# Available data
--- START ---
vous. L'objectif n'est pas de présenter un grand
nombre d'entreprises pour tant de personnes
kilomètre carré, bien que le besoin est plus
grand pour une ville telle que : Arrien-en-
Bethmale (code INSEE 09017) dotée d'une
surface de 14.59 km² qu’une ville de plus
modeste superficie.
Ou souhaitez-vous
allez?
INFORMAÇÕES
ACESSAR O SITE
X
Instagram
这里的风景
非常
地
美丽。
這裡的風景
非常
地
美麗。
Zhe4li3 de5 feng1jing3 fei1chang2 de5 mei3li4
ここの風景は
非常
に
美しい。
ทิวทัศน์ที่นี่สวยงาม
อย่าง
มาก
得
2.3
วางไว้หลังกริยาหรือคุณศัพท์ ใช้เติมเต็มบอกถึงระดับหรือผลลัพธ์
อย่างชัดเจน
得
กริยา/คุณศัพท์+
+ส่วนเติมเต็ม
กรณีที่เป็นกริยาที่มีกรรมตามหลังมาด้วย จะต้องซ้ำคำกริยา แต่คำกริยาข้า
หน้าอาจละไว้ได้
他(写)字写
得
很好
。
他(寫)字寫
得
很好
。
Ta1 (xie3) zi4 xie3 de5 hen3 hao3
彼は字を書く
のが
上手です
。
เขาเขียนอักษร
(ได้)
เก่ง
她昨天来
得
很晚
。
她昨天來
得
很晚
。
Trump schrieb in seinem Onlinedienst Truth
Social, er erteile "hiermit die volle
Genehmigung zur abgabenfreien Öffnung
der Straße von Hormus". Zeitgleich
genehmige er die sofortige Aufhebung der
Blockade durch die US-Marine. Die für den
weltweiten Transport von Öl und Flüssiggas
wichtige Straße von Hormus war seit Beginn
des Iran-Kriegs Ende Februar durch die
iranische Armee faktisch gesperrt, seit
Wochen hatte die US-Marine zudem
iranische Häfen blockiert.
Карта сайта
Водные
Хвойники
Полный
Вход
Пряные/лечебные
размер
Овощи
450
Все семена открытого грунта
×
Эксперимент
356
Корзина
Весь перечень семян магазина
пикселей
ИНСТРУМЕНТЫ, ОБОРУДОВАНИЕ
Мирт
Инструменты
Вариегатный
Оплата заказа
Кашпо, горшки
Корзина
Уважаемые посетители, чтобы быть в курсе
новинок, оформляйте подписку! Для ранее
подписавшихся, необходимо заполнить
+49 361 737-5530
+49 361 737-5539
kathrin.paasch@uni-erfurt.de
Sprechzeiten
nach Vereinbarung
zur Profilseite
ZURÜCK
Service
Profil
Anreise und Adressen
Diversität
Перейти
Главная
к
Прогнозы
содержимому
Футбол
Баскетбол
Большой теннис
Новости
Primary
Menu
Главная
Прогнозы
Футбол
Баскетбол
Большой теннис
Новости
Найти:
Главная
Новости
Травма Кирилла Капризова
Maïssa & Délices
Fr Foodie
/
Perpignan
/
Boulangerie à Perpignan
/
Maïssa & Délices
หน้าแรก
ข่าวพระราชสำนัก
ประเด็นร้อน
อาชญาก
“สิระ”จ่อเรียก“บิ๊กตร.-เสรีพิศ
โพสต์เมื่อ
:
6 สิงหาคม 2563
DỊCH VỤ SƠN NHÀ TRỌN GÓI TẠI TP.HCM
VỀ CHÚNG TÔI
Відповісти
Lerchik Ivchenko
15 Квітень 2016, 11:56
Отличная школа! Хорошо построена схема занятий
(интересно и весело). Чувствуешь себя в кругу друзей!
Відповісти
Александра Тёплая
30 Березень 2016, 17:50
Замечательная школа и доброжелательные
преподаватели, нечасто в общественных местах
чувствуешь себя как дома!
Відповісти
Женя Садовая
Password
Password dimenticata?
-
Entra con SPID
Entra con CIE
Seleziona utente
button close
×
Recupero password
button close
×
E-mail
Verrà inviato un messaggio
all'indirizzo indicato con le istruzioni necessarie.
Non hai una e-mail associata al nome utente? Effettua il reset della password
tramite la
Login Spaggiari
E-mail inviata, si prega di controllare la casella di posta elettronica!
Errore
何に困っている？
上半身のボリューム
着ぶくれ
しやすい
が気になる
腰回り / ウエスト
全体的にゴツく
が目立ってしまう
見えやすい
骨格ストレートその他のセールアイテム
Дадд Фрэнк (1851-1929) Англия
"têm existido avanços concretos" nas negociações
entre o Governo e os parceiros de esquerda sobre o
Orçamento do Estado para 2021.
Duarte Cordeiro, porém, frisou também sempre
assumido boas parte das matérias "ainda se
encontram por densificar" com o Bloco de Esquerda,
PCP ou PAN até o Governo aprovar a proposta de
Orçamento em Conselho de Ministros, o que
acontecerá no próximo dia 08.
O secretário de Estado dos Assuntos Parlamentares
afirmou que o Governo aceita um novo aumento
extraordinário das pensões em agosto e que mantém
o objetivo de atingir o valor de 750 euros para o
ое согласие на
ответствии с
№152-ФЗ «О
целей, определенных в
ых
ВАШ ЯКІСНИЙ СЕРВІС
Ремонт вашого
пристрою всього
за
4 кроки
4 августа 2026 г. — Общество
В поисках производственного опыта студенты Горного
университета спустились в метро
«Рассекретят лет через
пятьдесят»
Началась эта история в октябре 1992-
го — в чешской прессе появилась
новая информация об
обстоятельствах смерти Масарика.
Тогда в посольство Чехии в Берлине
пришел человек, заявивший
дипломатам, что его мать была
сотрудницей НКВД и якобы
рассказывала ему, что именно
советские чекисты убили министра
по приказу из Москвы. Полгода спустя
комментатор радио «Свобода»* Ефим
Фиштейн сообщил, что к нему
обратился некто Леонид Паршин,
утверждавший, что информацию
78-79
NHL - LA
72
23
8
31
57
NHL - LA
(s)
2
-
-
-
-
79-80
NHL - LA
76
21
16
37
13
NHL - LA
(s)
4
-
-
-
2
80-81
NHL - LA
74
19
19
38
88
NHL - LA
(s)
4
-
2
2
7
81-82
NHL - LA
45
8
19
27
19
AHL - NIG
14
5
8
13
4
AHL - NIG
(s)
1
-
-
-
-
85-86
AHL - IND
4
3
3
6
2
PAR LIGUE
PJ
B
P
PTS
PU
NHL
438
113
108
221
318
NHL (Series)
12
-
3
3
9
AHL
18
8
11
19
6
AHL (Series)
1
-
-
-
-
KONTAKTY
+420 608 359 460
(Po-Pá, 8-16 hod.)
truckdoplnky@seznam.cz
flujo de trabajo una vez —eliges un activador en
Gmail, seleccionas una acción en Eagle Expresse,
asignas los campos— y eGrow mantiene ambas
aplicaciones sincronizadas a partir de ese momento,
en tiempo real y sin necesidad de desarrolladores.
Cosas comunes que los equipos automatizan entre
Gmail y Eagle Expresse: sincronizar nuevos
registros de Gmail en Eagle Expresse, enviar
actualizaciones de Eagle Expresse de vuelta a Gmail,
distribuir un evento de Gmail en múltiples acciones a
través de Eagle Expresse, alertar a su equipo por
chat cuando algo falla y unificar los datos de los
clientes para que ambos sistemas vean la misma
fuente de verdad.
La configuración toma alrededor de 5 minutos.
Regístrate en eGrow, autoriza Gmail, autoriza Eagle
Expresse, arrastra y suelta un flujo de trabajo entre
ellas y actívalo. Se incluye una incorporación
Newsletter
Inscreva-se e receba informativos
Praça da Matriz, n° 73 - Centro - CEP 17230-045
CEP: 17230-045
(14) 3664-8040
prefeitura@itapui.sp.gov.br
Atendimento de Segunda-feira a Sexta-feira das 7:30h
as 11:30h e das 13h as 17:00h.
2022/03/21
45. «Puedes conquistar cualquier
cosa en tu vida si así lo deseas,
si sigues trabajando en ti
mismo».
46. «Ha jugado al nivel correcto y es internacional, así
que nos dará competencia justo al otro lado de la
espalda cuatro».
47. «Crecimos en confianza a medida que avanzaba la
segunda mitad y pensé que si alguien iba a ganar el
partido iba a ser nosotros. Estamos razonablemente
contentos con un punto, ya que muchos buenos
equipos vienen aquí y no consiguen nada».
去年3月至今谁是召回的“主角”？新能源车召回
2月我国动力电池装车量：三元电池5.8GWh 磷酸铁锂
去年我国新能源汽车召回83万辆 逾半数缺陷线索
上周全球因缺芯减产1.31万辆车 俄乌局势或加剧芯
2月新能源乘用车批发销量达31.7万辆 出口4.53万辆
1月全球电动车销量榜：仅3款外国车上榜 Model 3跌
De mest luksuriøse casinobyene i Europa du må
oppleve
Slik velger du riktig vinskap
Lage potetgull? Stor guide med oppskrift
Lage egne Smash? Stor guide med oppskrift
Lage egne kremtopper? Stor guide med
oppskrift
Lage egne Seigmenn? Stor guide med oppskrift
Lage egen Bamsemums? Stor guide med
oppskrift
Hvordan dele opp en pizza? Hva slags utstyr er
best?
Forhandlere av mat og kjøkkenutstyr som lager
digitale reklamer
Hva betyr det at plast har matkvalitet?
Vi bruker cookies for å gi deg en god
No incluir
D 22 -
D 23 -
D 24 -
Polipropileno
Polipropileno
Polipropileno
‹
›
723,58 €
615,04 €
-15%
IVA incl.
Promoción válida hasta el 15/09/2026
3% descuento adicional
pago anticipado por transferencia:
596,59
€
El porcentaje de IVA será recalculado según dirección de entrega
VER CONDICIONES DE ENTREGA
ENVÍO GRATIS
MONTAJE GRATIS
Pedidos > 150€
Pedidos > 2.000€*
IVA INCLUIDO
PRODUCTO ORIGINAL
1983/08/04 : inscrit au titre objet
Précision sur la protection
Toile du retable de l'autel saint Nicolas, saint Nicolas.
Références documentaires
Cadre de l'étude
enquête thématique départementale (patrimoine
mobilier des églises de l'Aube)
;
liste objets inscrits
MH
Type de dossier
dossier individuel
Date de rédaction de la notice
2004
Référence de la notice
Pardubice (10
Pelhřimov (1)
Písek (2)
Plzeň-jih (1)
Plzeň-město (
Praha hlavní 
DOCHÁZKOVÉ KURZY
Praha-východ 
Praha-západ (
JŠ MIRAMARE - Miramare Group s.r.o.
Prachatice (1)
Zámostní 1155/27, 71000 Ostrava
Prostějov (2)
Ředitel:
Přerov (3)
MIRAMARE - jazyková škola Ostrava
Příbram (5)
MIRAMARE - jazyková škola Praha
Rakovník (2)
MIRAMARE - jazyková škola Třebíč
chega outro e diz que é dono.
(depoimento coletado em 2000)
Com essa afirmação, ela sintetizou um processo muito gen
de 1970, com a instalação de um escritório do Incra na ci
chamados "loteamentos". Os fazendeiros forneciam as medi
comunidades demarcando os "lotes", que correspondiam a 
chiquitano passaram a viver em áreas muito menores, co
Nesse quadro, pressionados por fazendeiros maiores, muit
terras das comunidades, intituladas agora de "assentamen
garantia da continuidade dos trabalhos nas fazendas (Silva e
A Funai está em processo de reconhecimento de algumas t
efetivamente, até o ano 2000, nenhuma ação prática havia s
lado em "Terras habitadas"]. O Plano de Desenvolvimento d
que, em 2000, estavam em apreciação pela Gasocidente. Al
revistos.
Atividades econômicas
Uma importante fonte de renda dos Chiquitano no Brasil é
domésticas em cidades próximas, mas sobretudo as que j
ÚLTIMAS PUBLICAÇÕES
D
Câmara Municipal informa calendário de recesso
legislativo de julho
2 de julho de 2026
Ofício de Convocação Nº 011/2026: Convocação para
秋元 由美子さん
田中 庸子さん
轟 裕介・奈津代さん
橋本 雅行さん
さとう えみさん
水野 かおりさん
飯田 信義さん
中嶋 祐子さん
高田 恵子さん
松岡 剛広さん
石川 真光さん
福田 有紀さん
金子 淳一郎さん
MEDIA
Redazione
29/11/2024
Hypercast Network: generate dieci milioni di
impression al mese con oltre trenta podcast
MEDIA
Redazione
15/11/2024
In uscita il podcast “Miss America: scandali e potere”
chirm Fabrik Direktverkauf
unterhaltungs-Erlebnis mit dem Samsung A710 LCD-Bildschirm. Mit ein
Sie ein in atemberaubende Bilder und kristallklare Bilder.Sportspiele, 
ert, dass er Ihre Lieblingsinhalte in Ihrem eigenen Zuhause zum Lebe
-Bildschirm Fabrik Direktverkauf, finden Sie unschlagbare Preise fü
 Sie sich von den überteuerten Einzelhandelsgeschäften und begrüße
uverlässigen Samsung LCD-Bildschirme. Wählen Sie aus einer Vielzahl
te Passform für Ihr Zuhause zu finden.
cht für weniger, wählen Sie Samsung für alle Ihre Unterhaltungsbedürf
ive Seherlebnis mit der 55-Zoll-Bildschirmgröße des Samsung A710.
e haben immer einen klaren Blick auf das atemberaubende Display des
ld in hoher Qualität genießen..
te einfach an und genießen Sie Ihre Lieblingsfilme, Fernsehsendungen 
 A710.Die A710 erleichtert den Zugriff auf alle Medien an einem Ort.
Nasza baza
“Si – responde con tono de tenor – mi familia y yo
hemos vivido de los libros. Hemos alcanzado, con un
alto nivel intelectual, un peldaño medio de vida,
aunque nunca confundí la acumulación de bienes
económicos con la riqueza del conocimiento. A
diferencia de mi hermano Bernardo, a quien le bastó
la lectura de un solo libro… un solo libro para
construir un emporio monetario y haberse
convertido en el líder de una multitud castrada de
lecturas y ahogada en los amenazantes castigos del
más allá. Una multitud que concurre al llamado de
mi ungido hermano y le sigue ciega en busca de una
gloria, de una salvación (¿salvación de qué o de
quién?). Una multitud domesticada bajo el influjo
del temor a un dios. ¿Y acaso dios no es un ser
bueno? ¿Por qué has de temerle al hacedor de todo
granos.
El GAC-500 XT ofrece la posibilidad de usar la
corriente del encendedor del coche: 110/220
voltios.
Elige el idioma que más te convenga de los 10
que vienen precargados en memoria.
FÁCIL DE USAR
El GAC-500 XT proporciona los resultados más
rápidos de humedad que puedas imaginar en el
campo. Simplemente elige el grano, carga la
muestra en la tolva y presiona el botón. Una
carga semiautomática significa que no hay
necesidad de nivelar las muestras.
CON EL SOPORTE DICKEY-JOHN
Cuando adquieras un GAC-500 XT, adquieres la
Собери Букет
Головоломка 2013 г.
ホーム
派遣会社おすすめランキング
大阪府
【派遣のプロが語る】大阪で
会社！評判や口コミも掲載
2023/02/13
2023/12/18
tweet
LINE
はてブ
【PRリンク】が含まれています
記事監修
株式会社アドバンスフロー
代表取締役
--- END ---
# Directions
From the records above, tally every line that includes the word "Eagle" and reply with the total by itself.

# Finished exercise
6